You buy 1,000,000 shares in increments of 10,000 every 20 minutes, this causes lots of people to see price going up, so they buy, hoping to ride the wave. By the end, your million shares got 2,000,000 people to also buy shares. Then you short the stock, which means you borrow against the price, sell your stocks quickly, then suddenly those 2,000,000 people are negative, and more and more are selling sending the price down. Before you know it, the price is through the floor, and you borrowed at the top, which means you not only made 1,000,000 shares worth of increasing stock price, but you also shorted a million off the top. This is normal wall street pumping.
2. Samsung and LG are both Korean. Huh, I wonder if that's a coincidence. (I already looked this up a year ago, so forgive me if I don't spoon-feed you the info). The Korean won has never seen a degredation of currency value against the global recession. What that means, is that Korean companies make an extremely good margin on their products, which, gee, I guess allows them to sell at a much cheaper price. Funny how that works. Throw the major recession into the mix, where people are buying as cheap as possible, and guess what. Korean companies currently are one of the most predominant consumer goods manufacturers. And it's simple to see why, if you'd bother to have checked.

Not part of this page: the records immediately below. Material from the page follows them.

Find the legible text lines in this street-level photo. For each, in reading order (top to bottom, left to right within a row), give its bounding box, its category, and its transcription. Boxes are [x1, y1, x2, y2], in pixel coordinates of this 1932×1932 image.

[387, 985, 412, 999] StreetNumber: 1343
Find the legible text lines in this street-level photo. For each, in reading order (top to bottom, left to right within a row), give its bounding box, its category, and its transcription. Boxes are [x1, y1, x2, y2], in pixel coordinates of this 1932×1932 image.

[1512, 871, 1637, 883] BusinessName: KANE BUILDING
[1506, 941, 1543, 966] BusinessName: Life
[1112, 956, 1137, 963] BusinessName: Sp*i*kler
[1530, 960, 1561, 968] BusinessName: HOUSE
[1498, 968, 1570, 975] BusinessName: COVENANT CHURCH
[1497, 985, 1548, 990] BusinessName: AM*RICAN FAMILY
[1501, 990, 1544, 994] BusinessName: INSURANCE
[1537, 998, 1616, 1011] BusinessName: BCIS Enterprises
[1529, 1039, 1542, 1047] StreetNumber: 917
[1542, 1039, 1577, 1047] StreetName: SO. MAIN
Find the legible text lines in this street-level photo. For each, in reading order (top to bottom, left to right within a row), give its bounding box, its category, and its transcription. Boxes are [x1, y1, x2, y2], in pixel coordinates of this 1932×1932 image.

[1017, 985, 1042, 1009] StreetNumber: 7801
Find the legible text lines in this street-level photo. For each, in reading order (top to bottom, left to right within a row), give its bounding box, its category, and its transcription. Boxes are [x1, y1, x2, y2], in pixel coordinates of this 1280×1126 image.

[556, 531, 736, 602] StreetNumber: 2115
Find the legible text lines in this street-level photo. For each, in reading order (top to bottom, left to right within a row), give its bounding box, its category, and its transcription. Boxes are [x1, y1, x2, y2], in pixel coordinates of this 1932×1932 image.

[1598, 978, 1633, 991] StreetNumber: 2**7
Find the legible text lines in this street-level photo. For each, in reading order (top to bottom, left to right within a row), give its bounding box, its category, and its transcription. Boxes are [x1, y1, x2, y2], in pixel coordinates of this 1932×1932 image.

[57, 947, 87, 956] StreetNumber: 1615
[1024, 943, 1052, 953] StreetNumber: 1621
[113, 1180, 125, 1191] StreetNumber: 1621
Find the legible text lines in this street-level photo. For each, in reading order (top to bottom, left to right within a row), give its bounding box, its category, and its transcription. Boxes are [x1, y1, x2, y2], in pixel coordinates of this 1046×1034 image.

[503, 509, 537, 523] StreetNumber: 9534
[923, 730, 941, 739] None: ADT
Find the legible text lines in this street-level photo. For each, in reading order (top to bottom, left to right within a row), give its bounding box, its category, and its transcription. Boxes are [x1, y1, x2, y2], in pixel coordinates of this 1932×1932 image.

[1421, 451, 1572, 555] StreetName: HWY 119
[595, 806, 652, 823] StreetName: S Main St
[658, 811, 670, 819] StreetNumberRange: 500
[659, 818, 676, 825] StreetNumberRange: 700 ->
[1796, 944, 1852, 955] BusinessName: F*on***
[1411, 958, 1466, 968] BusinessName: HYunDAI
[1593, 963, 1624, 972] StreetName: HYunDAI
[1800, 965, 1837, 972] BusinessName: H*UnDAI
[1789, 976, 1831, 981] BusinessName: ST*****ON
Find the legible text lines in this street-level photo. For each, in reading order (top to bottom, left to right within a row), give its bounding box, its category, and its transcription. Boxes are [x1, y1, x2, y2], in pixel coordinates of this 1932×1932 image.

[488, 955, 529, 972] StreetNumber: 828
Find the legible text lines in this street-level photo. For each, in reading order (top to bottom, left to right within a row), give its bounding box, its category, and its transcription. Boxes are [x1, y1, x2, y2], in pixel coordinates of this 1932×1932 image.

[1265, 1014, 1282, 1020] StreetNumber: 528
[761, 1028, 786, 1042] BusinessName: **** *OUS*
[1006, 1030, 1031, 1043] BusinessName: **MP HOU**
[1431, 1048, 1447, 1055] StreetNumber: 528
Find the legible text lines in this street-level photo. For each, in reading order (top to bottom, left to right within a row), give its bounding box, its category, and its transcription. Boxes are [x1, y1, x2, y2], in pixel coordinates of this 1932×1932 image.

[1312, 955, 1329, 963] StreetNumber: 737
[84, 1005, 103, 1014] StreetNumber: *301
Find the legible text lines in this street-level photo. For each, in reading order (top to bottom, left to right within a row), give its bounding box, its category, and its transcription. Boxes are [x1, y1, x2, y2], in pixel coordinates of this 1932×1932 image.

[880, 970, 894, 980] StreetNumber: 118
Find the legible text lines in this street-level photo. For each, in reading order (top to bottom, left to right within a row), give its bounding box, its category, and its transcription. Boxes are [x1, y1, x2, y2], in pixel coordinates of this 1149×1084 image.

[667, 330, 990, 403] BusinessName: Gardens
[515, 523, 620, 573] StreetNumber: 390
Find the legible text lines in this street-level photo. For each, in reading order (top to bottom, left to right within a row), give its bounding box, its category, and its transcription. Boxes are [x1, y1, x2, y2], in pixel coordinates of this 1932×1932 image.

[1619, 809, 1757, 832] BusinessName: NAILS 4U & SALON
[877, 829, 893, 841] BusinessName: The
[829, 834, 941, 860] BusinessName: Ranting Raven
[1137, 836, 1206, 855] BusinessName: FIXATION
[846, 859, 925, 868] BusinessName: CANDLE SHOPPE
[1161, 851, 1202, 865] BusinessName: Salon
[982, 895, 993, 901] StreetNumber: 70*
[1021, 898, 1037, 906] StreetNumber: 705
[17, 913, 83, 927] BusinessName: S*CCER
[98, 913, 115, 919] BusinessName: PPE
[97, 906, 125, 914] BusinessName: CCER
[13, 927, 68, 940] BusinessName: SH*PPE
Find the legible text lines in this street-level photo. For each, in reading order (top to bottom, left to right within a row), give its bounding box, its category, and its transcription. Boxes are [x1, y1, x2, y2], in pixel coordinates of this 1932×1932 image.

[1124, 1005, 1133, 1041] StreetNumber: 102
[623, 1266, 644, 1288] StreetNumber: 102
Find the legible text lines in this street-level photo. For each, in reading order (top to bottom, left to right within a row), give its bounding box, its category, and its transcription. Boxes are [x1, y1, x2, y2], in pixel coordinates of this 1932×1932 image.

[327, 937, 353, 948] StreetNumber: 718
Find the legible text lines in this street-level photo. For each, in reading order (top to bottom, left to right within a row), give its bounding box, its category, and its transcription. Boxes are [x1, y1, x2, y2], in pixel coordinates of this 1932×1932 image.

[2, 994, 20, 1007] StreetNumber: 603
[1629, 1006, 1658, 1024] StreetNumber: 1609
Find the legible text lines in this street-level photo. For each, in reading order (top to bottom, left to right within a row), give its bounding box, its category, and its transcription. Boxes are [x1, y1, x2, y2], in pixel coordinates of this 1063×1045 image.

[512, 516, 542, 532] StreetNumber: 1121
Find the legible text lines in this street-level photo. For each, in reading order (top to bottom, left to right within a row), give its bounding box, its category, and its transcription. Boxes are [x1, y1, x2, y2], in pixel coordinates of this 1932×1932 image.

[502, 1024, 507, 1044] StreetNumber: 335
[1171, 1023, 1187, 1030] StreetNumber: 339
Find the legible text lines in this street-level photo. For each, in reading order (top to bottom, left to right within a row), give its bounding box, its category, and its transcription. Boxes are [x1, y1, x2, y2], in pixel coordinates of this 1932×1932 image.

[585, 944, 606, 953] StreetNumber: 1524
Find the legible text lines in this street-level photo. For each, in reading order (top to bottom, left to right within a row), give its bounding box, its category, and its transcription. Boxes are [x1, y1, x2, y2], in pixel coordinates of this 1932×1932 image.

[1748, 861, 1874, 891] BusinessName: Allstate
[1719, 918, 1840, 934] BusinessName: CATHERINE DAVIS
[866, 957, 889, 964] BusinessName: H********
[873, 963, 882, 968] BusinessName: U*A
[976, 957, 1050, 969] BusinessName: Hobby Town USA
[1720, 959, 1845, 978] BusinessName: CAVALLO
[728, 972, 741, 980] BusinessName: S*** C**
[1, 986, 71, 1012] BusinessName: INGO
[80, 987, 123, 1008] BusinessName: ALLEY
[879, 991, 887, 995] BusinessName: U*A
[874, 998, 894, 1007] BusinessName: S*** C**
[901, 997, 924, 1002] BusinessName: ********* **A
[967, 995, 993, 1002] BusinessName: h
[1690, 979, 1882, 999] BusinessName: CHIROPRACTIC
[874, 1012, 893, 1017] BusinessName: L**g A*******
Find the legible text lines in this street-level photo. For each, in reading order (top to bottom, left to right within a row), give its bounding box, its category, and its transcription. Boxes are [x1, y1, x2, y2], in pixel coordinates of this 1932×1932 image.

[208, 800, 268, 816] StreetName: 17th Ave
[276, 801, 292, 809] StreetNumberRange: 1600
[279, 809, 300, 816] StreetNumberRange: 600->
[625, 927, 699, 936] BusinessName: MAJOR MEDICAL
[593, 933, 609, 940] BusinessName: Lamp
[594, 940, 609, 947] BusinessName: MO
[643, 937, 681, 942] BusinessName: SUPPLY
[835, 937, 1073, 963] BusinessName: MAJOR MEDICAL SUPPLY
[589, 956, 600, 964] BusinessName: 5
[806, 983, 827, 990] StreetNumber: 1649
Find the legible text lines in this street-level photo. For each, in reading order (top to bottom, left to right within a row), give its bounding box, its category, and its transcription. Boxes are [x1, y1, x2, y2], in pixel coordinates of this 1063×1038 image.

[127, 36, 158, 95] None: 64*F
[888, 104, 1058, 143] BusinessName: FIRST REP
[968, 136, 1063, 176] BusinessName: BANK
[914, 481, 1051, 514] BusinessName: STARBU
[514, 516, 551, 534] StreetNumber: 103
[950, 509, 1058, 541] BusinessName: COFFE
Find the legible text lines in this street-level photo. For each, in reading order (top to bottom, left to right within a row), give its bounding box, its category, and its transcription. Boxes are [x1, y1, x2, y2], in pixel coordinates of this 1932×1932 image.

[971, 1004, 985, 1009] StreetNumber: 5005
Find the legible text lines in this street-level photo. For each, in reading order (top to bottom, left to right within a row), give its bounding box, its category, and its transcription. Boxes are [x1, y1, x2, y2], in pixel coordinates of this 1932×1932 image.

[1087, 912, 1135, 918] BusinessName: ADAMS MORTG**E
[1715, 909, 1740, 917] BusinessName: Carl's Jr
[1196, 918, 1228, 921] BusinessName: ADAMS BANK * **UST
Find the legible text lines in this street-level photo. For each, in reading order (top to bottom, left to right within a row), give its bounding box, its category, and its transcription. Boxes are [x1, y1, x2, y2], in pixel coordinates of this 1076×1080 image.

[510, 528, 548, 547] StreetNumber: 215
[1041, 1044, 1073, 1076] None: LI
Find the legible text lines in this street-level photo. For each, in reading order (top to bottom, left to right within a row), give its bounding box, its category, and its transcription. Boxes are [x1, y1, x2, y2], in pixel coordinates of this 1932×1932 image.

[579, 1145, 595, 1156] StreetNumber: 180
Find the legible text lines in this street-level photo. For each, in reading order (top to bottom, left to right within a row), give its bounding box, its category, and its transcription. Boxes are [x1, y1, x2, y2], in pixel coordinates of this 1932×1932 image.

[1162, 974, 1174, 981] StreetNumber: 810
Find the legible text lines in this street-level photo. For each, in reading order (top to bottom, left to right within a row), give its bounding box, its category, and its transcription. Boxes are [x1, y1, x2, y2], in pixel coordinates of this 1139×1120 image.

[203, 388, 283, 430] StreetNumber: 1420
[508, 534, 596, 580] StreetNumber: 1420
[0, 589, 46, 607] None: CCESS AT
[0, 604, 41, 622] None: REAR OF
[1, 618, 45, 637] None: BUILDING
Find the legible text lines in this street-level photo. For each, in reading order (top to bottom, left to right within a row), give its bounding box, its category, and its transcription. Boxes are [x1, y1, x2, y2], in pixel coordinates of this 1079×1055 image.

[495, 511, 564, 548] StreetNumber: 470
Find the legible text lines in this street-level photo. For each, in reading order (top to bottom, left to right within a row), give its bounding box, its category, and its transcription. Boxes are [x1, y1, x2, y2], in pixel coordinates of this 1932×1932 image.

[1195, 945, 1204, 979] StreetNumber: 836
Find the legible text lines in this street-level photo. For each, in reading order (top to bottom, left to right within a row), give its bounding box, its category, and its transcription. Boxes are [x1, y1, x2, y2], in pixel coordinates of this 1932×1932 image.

3. Apple destroyed everyone with iShit, and currently losing stock price and market share by the yard.
4.(lost over 8B$ on ps3). Source?
5. Losing 2B$ on vita. Source?
6. Sacked 50,000. Yep, the entire global economy almost had a depression. Obviously a luxury consumer goods manufacturer is gonig to feel it. Suddenly, after things getting back to normal, Sony goes from 10$ to 18$. Man. Do some research brah.
7. Sony will make another handheld, you can bet your ass on that, because it's not as clear as the extremely biased picture you present.
Say fanboy again, and you're reported.
EDIT: Oh, and I'll save you some time on those sources I asked for. They don't exist.